The Lewis Latimer House Museum in Flushing has received an award from the New York Landmarks Conservancy for its outstanding preservation efforts.

The museum — located at 34-41 137th St. — is one among many restoration projects that have been announced as a winner of the 2019 Lucy G. Moses Preservation Award and will be recognized at the April 23 ceremony at The Plaza in Manhattan.

“The Lucys are a joyous celebration of great preservation work and great preservation leaders,” said Peg Breen, president of The New York Landmarks Conservancy. “It’s a wonderful and, often moving, look at why historic homes and institutions mean so much to us.”

The Lucy G. Moses Preservation Awards are the Conservancy’s highest honors for excellence in preservation. The Awards recognize individuals, organizations and building owners for their extraordinary contributions to the city.

“The Lewis Latimer House Museum is gratified to receive this award, in recognition of the collaborative efforts between Lewis Howard Latimer Fund, New York City Department of Parks & Recreation, Historic House Trust of New York City, and the contractor Baschnagel Brothers, to restore this unique African American heritage site for the public good,” said Ran Yan, executive director of the museum. “It was a community effort, with paint donated from Benjamin Moore’s historical colors pallet and a volunteer day with future preservation students from the Mather High School.”

Named after Lewis H. Latimer, a brilliant innovator who overcame a lack of formal education to become a great inventor, the museum celebrates his achievements as well as African-American heritage and inspires a future generation of visionaries.

The 1889 wood-frame residence suffered from deteriorated roofing and siding, peeling paint and broken shutters. The conditions left the museum struggling to present a welcoming appearance.

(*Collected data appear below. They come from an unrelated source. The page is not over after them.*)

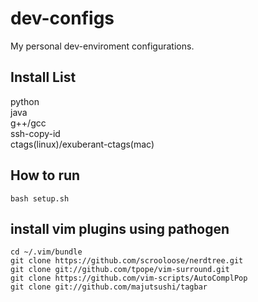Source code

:# dev-configs
My personal dev-enviroment configurations.

## Install List
python   
java   
g++/gcc   
ssh-copy-id   
ctags(linux)/exuberant-ctags(mac)   

## How to run
```
bash setup.sh
```
## install vim plugins using pathogen
```
cd ~/.vim/bundle
git clone https://github.com/scrooloose/nerdtree.git
git clone git://github.com/tpope/vim-surround.git 
git clone https://github.com/vim-scripts/AutoComplPop
git clone git://github.com/majutsushi/tagbar
```


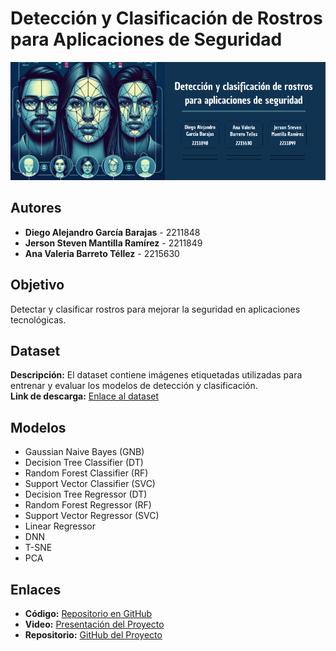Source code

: # Detección y Clasificación de Rostros para Aplicaciones de Seguridad

![Banner](https://github.com/jerson1210/AI-proyecto/blob/main/Deteccion%20(1).png?raw=true) <!-- Reemplaza este enlace por el de tu imagen -->

## Autores
- **Diego Alejandro García Barajas** - 2211848  
- **Jerson Steven Mantilla Ramírez** - 2211849  
- **Ana Valeria Barreto Téllez** - 2215630  

## Objetivo
Detectar y clasificar rostros para mejorar la seguridad en aplicaciones tecnológicas.

## Dataset
**Descripción:** El dataset contiene imágenes etiquetadas utilizadas para entrenar y evaluar los modelos de detección y clasificación.  
**Link de descarga:** [Enlace al dataset](<TU_LINK_AQUI>)

## Modelos
- Gaussian Naive Bayes (GNB)
- Decision Tree Classifier (DT)
- Random Forest Classifier (RF)
- Support Vector Classifier (SVC)
- Decision Tree Regressor (DT)
- Random Forest Regressor (RF)
- Support Vector Regressor (SVC)
- Linear Regressor 
- DNN
- T-SNE  
- PCA

## Enlaces
- **Código:** [Repositorio en GitHub](<TU_LINK_AQUI>)  
- **Video:** [Presentación del Proyecto](<TU_LINK_AQUI>)  
- **Repositorio:** [GitHub del Proyecto](<TU_LINK_AQUI>)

The much-needed restoration improved the entire envelope — wooden clapboards and trim were replaced and the house painted. The wood shingle roof and associated systems were replaced to match the historic roof. New lightning protection will help preserve the house’s future.

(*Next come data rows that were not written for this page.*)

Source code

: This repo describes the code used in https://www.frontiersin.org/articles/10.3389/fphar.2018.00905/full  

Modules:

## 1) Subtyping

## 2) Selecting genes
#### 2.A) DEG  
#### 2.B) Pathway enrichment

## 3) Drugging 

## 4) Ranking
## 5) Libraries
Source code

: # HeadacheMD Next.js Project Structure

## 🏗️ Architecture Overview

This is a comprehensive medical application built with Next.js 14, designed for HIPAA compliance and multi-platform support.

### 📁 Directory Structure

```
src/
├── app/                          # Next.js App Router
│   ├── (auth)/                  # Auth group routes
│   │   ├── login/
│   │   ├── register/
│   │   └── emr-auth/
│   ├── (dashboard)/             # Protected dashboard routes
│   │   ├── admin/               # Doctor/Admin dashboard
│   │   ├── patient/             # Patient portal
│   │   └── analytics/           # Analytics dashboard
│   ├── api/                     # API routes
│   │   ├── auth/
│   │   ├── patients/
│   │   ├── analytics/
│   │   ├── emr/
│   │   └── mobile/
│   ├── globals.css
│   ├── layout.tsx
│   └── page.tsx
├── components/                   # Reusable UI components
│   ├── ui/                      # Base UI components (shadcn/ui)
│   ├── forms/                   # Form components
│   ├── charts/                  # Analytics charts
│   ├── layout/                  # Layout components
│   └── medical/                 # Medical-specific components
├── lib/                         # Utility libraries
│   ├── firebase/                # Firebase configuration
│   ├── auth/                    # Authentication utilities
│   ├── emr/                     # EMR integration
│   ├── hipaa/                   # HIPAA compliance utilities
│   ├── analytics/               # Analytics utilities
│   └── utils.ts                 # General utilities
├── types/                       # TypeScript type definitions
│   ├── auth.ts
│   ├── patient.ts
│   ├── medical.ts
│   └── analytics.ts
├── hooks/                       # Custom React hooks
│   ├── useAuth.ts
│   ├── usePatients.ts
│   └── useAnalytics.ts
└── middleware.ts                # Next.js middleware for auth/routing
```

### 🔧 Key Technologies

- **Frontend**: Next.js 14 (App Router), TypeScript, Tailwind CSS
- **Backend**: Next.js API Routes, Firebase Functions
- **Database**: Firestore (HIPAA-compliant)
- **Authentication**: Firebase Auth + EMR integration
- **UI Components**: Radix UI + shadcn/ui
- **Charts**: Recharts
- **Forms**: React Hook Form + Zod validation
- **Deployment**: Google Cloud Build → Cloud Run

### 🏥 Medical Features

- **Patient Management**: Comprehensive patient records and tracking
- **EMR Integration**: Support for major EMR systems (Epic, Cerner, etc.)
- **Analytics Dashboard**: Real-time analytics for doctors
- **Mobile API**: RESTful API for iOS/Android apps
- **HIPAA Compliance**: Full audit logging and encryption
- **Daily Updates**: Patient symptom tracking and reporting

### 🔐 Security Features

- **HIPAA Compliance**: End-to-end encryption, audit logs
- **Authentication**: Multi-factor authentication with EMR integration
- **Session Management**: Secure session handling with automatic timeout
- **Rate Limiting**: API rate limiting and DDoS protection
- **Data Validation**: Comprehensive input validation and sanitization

Born to fugitive slaves, Latimer enlisted in the U.S. Navy during the Civil War, where he taught himself technical drawing.  He later worked for the attorneys who Alexander Graham Bell used to patent the telephone and was responsible for the complicated illustrations. At the U.S. Electric Light Company, he oversaw installation of lighting in major cities around the world and invented a new method of making carbon filaments for the incandescent lamp.  In 1884, Latimer went to work for Thomas Edison.

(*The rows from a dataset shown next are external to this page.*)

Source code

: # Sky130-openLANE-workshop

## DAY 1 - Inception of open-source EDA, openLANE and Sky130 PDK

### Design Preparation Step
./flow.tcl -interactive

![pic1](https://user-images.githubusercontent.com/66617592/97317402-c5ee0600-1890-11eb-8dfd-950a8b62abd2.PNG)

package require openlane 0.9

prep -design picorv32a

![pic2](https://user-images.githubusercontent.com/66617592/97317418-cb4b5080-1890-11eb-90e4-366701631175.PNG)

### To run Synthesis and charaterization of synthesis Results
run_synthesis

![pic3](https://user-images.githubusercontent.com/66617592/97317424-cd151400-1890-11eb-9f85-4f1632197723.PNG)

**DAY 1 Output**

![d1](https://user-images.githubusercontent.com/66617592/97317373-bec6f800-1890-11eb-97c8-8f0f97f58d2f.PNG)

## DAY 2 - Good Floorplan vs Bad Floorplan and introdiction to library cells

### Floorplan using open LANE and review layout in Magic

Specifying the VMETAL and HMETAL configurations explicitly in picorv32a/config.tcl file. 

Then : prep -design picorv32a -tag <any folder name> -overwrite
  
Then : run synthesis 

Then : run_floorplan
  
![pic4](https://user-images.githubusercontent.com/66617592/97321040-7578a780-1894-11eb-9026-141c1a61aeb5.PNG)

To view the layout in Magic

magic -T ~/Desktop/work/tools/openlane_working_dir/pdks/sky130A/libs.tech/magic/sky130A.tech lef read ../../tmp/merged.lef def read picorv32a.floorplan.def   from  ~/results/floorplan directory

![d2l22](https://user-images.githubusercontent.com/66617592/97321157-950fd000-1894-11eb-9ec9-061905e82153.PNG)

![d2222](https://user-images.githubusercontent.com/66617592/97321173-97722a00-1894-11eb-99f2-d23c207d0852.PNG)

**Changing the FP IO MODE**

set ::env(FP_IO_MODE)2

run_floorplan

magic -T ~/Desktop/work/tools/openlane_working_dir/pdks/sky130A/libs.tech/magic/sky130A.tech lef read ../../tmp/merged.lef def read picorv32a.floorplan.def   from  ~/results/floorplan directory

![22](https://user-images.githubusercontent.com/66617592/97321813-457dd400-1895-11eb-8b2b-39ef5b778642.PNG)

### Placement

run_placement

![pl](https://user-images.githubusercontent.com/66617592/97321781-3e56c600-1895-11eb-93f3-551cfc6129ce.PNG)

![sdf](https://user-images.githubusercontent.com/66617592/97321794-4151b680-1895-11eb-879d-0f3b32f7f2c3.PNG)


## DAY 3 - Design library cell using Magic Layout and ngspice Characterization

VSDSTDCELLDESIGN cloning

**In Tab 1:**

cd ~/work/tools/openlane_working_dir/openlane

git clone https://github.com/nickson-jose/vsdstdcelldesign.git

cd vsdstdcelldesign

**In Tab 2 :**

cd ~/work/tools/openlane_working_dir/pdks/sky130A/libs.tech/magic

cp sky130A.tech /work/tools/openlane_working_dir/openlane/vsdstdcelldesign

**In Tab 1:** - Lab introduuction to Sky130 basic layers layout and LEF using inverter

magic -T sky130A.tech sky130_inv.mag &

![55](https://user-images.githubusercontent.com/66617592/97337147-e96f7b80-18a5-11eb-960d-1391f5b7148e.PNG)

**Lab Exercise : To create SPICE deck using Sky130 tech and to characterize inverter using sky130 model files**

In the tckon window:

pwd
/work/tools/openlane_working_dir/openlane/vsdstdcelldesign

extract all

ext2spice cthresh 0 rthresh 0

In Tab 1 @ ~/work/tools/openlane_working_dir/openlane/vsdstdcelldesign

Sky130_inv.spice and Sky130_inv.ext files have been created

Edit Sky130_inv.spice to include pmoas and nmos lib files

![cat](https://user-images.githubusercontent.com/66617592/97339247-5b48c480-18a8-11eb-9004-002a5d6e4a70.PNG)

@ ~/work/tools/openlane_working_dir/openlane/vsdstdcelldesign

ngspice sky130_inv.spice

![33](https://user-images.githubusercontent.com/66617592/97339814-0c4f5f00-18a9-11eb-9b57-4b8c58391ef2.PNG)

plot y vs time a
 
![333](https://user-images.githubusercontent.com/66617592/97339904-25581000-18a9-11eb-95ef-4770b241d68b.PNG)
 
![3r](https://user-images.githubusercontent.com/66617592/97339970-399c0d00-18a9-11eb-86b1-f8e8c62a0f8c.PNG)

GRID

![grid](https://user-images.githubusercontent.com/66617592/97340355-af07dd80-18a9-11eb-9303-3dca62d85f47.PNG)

Latimer and his wife purchased the Queen Anne-style house in 1903, and he lived there for the rest of his life. Originally on Holly Street, the building was rescued from demolition and moved to its current location in 1988. The NYC Department of Parks & Recreation owns the property; the Lewis H. Latimer Fund, Inc. operates the museum. It is a member of the Historic House Trust, which oversaw this project.

Today, The Lewis H. Latimer House Museum provides multilingual STEAM programming and exhibitions that call attention to Latimer’s and other African American’s’ contributions to science, technology, and American life.